The study notes that more work remains before this kind of stimulation can be applied in a therapeutic setting, and scientists need to study physiological responses to stimulation to better understand the neural mechanisms behind improved memory performance. Diaz-Arrastia says, “these are still early days in the field.”

“I think eventually what we would need,” he says, “is a self-contained, implantable system, where you could implant the electrodes into the brain of someone who had a brain injury.”
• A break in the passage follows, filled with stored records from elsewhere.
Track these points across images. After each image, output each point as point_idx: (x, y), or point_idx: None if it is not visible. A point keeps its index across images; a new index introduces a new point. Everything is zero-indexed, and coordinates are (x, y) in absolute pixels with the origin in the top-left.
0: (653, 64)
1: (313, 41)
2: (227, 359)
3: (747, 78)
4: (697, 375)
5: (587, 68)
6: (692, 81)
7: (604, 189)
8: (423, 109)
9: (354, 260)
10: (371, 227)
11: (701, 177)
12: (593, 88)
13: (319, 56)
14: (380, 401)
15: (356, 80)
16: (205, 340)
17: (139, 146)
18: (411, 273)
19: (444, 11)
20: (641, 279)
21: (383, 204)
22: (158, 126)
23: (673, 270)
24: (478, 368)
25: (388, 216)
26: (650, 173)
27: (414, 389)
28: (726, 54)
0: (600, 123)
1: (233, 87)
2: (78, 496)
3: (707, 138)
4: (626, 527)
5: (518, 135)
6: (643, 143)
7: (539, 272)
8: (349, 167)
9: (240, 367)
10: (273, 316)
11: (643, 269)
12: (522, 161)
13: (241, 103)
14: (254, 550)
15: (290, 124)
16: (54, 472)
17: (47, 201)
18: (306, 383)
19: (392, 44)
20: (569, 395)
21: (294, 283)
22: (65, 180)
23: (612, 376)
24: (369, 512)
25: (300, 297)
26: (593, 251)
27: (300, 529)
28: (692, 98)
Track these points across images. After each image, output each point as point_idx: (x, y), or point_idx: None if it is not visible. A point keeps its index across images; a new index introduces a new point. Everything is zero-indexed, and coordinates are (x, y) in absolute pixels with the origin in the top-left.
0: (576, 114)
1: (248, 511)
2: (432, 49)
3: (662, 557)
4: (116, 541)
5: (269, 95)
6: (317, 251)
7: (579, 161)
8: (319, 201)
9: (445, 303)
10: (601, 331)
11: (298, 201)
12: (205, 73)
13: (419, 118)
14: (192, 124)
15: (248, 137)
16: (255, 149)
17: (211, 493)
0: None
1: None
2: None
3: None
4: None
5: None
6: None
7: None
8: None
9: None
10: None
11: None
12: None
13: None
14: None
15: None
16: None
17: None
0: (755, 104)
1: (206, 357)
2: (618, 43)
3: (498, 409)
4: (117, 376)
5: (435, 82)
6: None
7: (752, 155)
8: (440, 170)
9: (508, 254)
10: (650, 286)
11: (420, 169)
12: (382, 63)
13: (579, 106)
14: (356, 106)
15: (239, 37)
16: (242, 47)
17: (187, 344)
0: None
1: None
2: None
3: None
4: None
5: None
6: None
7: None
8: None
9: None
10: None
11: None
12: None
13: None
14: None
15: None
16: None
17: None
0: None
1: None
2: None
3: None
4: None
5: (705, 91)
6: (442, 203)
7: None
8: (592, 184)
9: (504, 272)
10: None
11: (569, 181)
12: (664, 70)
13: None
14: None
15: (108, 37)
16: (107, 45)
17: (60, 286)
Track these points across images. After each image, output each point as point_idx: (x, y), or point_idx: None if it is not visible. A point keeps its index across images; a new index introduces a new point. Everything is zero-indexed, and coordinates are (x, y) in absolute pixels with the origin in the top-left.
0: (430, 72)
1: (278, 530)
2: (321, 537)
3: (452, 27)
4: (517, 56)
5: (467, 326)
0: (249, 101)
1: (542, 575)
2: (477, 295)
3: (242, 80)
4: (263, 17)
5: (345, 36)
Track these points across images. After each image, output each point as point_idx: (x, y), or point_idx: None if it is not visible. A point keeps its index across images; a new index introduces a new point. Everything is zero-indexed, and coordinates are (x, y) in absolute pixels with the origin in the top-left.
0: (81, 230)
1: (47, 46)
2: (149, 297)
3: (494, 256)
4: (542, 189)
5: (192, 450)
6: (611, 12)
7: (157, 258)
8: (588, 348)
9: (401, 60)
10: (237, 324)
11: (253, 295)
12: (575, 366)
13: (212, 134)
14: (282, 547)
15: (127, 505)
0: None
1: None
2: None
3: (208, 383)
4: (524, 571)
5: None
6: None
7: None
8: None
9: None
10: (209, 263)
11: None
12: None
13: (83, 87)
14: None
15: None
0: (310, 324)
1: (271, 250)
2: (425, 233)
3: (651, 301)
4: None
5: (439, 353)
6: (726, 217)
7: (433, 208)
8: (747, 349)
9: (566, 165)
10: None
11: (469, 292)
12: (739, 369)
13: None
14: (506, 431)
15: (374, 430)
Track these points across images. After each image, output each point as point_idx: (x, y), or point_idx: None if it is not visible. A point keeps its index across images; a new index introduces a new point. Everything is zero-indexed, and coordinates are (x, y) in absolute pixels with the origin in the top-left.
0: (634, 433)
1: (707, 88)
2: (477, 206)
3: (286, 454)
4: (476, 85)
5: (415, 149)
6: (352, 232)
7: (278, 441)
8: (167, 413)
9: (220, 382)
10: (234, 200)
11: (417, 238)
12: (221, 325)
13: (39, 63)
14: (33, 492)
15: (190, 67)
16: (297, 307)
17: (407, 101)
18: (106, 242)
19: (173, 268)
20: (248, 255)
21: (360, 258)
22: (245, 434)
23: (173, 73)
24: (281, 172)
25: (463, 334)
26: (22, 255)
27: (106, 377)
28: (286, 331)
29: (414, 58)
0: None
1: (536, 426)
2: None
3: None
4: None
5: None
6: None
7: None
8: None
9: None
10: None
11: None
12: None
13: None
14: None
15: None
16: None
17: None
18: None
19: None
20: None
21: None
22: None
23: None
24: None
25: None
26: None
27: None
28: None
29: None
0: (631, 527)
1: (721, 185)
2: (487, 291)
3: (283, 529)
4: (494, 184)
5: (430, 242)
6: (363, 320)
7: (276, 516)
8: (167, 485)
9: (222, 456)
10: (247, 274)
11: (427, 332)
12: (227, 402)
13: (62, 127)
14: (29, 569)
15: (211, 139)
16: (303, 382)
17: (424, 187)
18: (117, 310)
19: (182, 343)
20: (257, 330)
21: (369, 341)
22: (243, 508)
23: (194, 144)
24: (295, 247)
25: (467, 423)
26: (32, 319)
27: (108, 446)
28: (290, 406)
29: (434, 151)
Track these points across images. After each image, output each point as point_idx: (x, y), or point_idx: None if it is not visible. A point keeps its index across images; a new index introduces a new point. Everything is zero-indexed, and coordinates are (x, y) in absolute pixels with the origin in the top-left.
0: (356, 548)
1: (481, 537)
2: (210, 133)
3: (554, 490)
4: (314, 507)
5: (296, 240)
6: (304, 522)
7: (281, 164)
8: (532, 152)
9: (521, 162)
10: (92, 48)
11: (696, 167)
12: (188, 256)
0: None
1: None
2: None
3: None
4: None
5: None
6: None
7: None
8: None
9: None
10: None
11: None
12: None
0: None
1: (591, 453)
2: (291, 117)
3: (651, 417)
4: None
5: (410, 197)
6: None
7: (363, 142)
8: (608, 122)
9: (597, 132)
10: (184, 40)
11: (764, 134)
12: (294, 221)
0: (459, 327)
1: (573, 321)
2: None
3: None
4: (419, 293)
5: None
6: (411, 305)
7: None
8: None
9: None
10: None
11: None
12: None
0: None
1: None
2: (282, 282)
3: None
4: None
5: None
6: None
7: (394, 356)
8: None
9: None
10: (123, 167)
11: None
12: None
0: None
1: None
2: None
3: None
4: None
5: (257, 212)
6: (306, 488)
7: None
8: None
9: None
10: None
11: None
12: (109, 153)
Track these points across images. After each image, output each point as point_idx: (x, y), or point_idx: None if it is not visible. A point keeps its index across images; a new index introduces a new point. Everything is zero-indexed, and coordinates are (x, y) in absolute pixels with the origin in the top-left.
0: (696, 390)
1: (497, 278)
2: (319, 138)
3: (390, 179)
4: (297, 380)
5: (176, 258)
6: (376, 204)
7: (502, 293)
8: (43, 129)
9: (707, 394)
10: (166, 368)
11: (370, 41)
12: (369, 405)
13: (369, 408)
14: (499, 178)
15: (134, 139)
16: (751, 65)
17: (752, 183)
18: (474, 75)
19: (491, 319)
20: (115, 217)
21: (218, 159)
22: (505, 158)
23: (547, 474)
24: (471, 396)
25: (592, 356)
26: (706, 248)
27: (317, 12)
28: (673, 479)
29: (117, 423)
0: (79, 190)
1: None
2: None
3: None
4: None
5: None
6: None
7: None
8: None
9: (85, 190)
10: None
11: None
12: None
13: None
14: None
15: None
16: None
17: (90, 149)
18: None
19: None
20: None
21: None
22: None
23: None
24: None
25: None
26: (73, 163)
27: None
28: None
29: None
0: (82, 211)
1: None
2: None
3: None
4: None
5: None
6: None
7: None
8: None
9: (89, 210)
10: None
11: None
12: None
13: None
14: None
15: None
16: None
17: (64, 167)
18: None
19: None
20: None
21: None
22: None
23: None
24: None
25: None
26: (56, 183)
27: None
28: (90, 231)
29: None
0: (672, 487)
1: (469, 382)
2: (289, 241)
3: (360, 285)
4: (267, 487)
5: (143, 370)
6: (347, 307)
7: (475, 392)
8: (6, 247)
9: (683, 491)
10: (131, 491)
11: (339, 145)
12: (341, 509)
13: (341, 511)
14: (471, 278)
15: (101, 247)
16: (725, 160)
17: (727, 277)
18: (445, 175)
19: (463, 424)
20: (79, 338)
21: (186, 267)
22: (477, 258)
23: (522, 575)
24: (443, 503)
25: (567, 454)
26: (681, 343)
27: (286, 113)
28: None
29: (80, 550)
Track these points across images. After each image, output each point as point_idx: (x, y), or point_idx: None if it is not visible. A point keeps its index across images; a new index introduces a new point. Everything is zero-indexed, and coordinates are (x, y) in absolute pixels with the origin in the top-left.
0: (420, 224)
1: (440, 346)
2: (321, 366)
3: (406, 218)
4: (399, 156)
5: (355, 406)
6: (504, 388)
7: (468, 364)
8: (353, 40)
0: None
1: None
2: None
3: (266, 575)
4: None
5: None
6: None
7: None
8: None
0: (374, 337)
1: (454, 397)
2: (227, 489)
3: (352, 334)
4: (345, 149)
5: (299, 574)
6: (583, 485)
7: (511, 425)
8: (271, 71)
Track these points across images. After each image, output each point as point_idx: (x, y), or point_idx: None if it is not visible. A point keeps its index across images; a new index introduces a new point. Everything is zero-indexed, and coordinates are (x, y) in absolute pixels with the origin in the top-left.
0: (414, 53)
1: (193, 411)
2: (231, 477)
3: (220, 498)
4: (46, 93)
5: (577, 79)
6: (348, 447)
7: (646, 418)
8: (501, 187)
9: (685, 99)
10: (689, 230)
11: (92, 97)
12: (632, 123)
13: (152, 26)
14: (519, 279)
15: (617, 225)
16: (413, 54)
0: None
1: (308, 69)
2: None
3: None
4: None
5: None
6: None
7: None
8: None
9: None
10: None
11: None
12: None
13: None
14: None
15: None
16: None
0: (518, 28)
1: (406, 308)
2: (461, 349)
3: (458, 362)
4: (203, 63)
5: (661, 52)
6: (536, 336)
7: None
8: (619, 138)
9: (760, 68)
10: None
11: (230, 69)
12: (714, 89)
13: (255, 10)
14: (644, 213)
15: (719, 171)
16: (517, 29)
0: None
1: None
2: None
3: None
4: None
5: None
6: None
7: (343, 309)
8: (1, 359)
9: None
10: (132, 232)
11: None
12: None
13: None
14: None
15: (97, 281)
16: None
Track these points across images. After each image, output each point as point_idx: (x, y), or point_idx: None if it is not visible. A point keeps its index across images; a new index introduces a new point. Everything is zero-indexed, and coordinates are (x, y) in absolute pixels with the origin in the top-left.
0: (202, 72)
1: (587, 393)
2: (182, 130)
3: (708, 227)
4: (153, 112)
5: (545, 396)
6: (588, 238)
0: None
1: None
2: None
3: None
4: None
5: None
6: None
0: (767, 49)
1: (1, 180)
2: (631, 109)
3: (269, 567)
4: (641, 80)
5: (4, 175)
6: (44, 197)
Michael Kahana is the Edmund J. and Louise W. Kahn Term Professor of Psychology at the University of Pennsylvania.

Ramon Diaz-Arrastia is the director of the Traumatic Brain Injury Clinical Research Center, associate director for clinical research at the Center for Neurodegeneration and Repair, and John McCrea Dickson M.D. Presidential Professor in Penn’s Perelman School of Medicine.

Youssef Ezzyat is an assistant professor of psychology at Wesleyan University and a former senior data scientist in Kahana’s lab at Penn.

Other co-authors include Penn’s Paul A. Wanda, Ethan A. Solomon, and Richard Adamovich-Zeitlin; Bradley C. Lega and Kan Ding of University of Texas Southwestern; Barbara C. Jobst of Dartmouth-Hitchcock Medical Center; and Robert E. Gross of Emory University.

This research was supported by the Defense Advanced Research Projects Agency (N66001-14-2 –4032).